Reasons for linking to 12 Steps. The request for other reasons as to why organisations regarded themselves as “12 step” was inadvertently ambiguous, and many instead explained why they availed of this principle.
“We promote affiliation because evidence indicates that it gives our clients the best prospects of maintaining abstinent recovery and building a healthier lifestyle. This is not from a position of dogma, but with the objective of helping clients to make an informed choice about how they will conduct themselves after treatment” said Kirby Gregory, director of client services at Action on Addiction.
“One of the important areas which this highlights is the question ‘what are the personal obstacles to you engaging with this valuable support network?’ – and this becomes a central focus of the treatment programme. The client has the opportunity to identify and change aspects of their attitudes, beliefs and behaviours to allow them to access support which is vital to ongoing recovery. An interpersonal group therapy model is key to our approach.”
Western Counselling chief executive Amanda Lea stressed that “We very much use the structure, nonjudgmental challenge, honesty and integrity inherent in the steps”.
Mike Delaney responded that “Project Match has shown the 12-step model to be among the most successful treatments to date. It is flexible and can be used with a host of complex clients, even when they have issues with religion, God, or groups”.
ANA Treatment Centres founder Libby Reid listed reasons for linking to 12-step support as:
- provides ongoing support after treatment anywhere in the world
- provides a pattern and design for living
- can be adjusted to fit a client’s individual belief/value system.

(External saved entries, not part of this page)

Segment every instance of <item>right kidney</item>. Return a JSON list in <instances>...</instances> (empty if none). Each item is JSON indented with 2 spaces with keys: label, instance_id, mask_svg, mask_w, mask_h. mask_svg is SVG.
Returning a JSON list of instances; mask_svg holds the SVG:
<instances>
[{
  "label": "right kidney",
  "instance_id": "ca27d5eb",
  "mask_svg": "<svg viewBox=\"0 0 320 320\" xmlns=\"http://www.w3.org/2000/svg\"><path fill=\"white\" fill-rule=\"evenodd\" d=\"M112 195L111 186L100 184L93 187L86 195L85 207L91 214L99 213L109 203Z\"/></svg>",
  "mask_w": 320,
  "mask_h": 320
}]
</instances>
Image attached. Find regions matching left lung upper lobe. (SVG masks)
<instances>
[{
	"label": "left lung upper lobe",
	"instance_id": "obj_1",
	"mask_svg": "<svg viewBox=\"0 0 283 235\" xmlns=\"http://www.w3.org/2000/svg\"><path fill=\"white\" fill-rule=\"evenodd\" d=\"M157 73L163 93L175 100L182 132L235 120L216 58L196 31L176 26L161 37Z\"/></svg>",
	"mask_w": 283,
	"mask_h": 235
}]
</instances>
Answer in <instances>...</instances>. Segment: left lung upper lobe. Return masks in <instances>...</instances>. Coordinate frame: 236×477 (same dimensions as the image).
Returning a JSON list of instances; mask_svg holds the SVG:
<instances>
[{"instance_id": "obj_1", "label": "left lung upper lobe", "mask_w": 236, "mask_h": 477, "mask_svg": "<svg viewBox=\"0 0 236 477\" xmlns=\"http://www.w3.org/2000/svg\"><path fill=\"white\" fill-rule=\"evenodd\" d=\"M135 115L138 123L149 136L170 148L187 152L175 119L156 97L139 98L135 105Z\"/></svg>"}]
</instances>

Ishmael highlighted “acceptance and support, even love, within a peer-led environment”.
Susan Giles of Abbey Gisburne concluded on a pragmatic note. “We recognise that not all our patients will choose the 12-step way. All we can do is give them the choices to help their recovery,” she said.
Client involvement in plans. The questionnaire did not ask about client involvement with their careplans, but some of the treatment centres volunteered this as a key principle: “We review the programme at each grade of achievement”.

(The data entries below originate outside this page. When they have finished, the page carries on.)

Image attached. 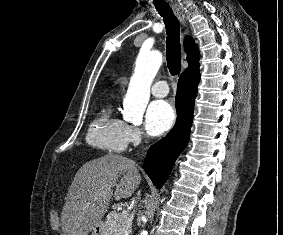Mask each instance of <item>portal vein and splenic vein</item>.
<instances>
[{"mask_svg": "<svg viewBox=\"0 0 283 235\" xmlns=\"http://www.w3.org/2000/svg\"><path fill=\"white\" fill-rule=\"evenodd\" d=\"M122 214L127 215V214H128V210H127V209H125V208H123V210H122Z\"/></svg>", "mask_w": 283, "mask_h": 235, "instance_id": "obj_1", "label": "portal vein and splenic vein"}]
</instances>
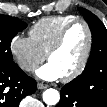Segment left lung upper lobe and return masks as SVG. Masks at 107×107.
I'll list each match as a JSON object with an SVG mask.
<instances>
[{
    "label": "left lung upper lobe",
    "instance_id": "1",
    "mask_svg": "<svg viewBox=\"0 0 107 107\" xmlns=\"http://www.w3.org/2000/svg\"><path fill=\"white\" fill-rule=\"evenodd\" d=\"M92 32V50L88 63L81 75L73 80L90 86L91 80L104 64L107 67V29L104 24L90 11L79 8Z\"/></svg>",
    "mask_w": 107,
    "mask_h": 107
}]
</instances>
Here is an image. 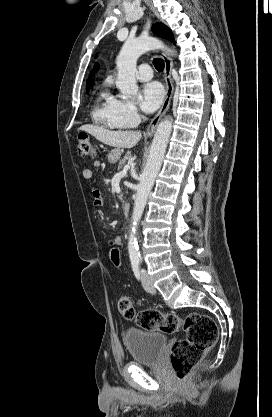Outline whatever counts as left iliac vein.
I'll return each instance as SVG.
<instances>
[{"mask_svg":"<svg viewBox=\"0 0 272 417\" xmlns=\"http://www.w3.org/2000/svg\"><path fill=\"white\" fill-rule=\"evenodd\" d=\"M141 277L143 288L149 293H154L156 290L151 281L149 280L147 272L144 269L141 271Z\"/></svg>","mask_w":272,"mask_h":417,"instance_id":"1","label":"left iliac vein"}]
</instances>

Steps to collaboration. Language is often a barrier to joint working and referring people who desperately need help to the most effective treatment organisation. Perhaps we should refer to treatment centres and others who work with addicted clients as “12-step-related”. This emphasises commonalities of the core psychotherapeutic and behaviour-change processes, rather than being misinterpreted as a regime unfamiliar to mainstream, generic professionals, some of whom have in the past seen mutual-aid fellowships as a threat to their counselling work. Combining professionals and mutual aid often yields the greatest successes.